A nossa casa começou quando a gente queria ter um filho, então pensamos em como era a casa em que nossos avós viviam e conversamos com nossos pais pra ter uma referência melhor. Decidimos projetar um pequeno edifício para todos morarmos juntos, no mesmo prédio, cada um com o seu apartamento. Depois de muitas conversas toparam. A casa do arquiteto é uma grande experimentação, esse prédio é um grande experimento. 

Vários objetos importantes carregam memórias. Temos muita planta, cada uma com a sua história. Uma delas, que eu quero levar para o resto da vida e temos desde o casamento, é a árvore da felicidade. No nosso primeiro ano ela morreu e tivemos que cortar na base, então todos os dias eu cuidava dela, conversava mesmo. Até que um dia ela começou a brotar de novo e foi a única vez em que ela sofreu nesses 18 anos. Onde a gente for, a gente leva ela junto. 

 

Duda:

Essa casa de arquiteto é diferente do que as pessoas imaginam. Não somos afeitos aos espaços montadinhos, com tudo se encaixando. Vamos criando uma história ao longo da nossa vida

Pretendo seguir trabalhando, tocando até o resto da vida com um ritmo mais leve, como fazem os bons arquitetos. Não é nos anos de faculdade que se aprende arquitetura, é no tempo depois, que tu vive a profissão, em que ela se desenvolve. Cada vez mais as soluções vão se repetindo e isso ajuda a contar melhor o que é o projeto.

 

Ambos:

Certamente nosso espaço preferido é a sala, integrada à cozinha. Tudo acontece aqui, é onde passamos nossas maiores experiências. É onde brincamos com nosso filho. Os quartos são para descanso, então é aqui que nos juntamos para ver filme, ver ele jogar, brincar. Aqui é onde a grande vida da casa acontece. 

Em uma casa brasileira, não pode faltar plantas, porque as plantas são habitantes da casa e elas dão vida, é isso que tem que ter sempre, muita vida.

Também não dá pra ser brasileiro e não fazer café. Acho que é um hábito forte que temos aqui.
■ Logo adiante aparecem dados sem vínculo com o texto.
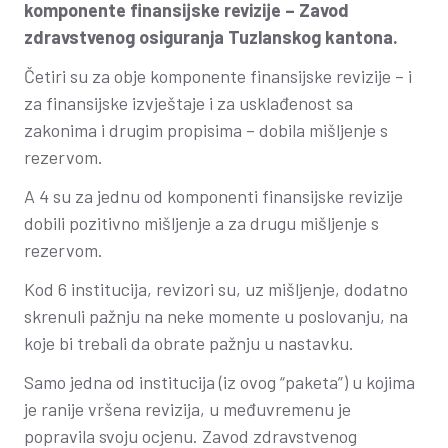
komponente finansijske revizije –
Zavod
zdravstvenog osiguranja Tuzlanskog kantona.
Četiri su za obje komponente finansijske revizije – i
za finansijske izvještaje i za usklađenost sa
zakonima i drugim propisima – dobila mišljenje s
rezervom.
A 4 su za jednu od komponenti finansijske revizije
dobili pozitivno mišljenje a za drugu mišljenje s
rezervom.
Kod 6 institucija, revizori su, uz mišljenje, dodatno
skrenuli pažnju na neke momente u poslovanju, na
koje bi trebali da obrate pažnju u nastavku.
Samo jedna od institucija (iz ovog “paketa”) u kojima
je ranije vršena revizija, u međuvremenu je
popravila svoju ocjenu. Zavod zdravstvenog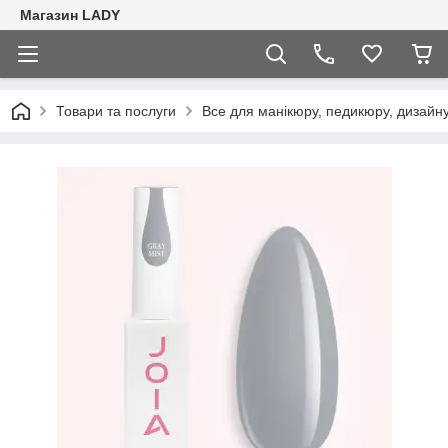
Магазин LADY
Товари та послуги
Все для манікюру, педикюру, дизайну 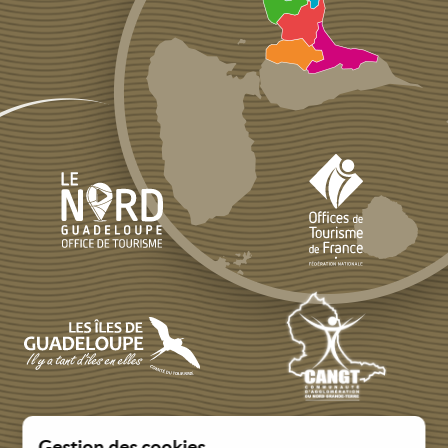
Gestion des cookies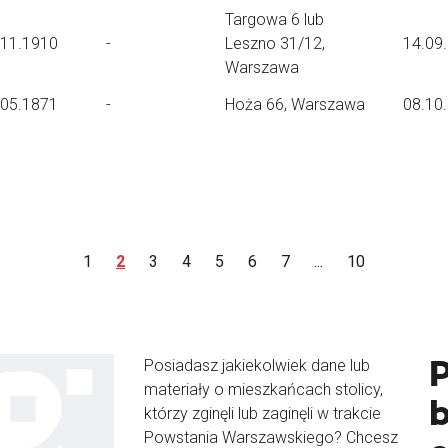
Targowa 6 lub
.11.1910
-
Leszno 31/12,
14.09
Warszawa
.05.1871
-
Hoża 66, Warszawa
08.10
1
2
3
4
5
6
7
...
10
Posiadasz jakiekolwiek dane lub
materiały o mieszkańcach stolicy,
b
którzy zginęli lub zaginęli w trakcie
Powstania Warszawskiego? Chcesz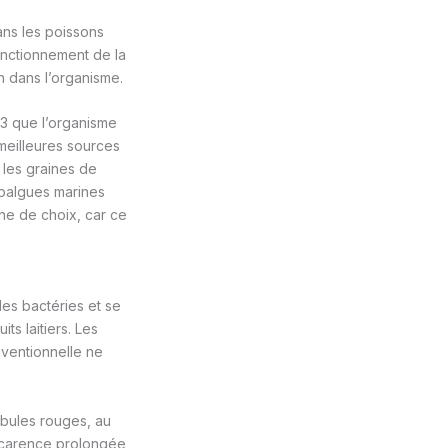
ns les poissons
fonctionnement de la
n dans l’organisme.
-3 que l’organisme
 meilleures sources
t les graines de
roalgues marines
ne de choix, car ce
des bactéries et se
ts laitiers. Les
nventionnelle ne
lobules rouges, au
e carence prolongée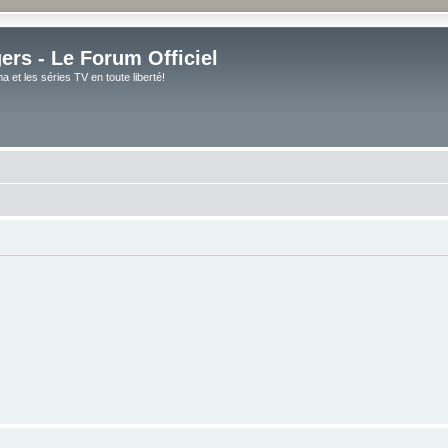
rs - Le Forum Officiel
et les séries TV en toute liberté!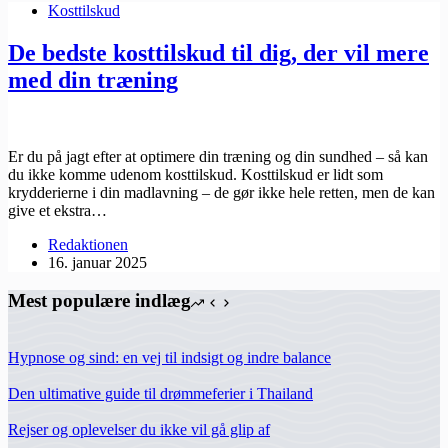
Kosttilskud
De bedste kosttilskud til dig, der vil mere
med din træning
Er du på jagt efter at optimere din træning og din sundhed – så kan
du ikke komme udenom kosttilskud. Kosttilskud er lidt som
krydderierne i din madlavning – de gør ikke hele retten, men de kan
give et ekstra…
Redaktionen
16. januar 2025
Mest populære indlæg
Hypnose og sind: en vej til indsigt og indre balance
Den ultimative guide til drømmeferier i Thailand
Rejser og oplevelser du ikke vil gå glip af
O dia não começa sem um cafezinho.

CAP #23 LUANA FERNANDES, ARQUIDEIAS

A arquitetura não chegou de forma romântica na minha vida. Quando chegou o momento de escolher o curso eu estava com muita duvida, pensando em medicina, que não tem muito a ver comigo. Aí surgiu a minha irmã, como um anjo, com a ideia da arquitetura. Sempre gostei dessa coisa de comprar material, de tudo que era artístico. Hoje tenho certeza que escolhi o caminho certo.

Engraçado que as pessoas sempre comentam sobre essa casa ser de arquiteto. Acredito que sim, quando tem a mão do arquiteto, a casa tem um olhar especial para os elementos, as texturas, a espacialidade. A gente nota que tem algo especial. Na casa de um arquiteto, a gente sempre deixa espaços pra fazer mutação e aproveita isso para por ideias na nossa casa e deixar rolar essa mutação. 

Adoro mudanças, minha sala por exemplo, é toda em mobiliário solto, permitindo que essa mutação que vá acontecendo. Uma poltrona vai pra lá, um vaso aparece. Eu não sou louca das plantas, mas adoro ter o contato, trazer para casa e cuidar delas, conversando com o mobiliário. Já troquei tudo, quartos, tapetes…

Acredito em casas para vida real, autênticas, para serem usadas. A minha é feita para sentar, deitar e comer, ela é feita pra usar. Se eu for olhar o rolo da minha câmera tá repleto de fotos aproveitando os momentos aqui. Ela é o marco de lembranças importantes com a família, então é meu lugar favorito. Tem uma cadeira na sala que é parte de um conjunto e desmembramos, ela é toda delicada, nem é propriamente para sentar, mas conta a história de uma pessoa que amamos muito e também narra a história do apartamento em si.

Uma casa tipicamente brasileira é feita pra vida real, seja aqui dentro ou pra quem é de fora. É uma casa acalorada, receptiva, que convida pra se aproveitarem dela.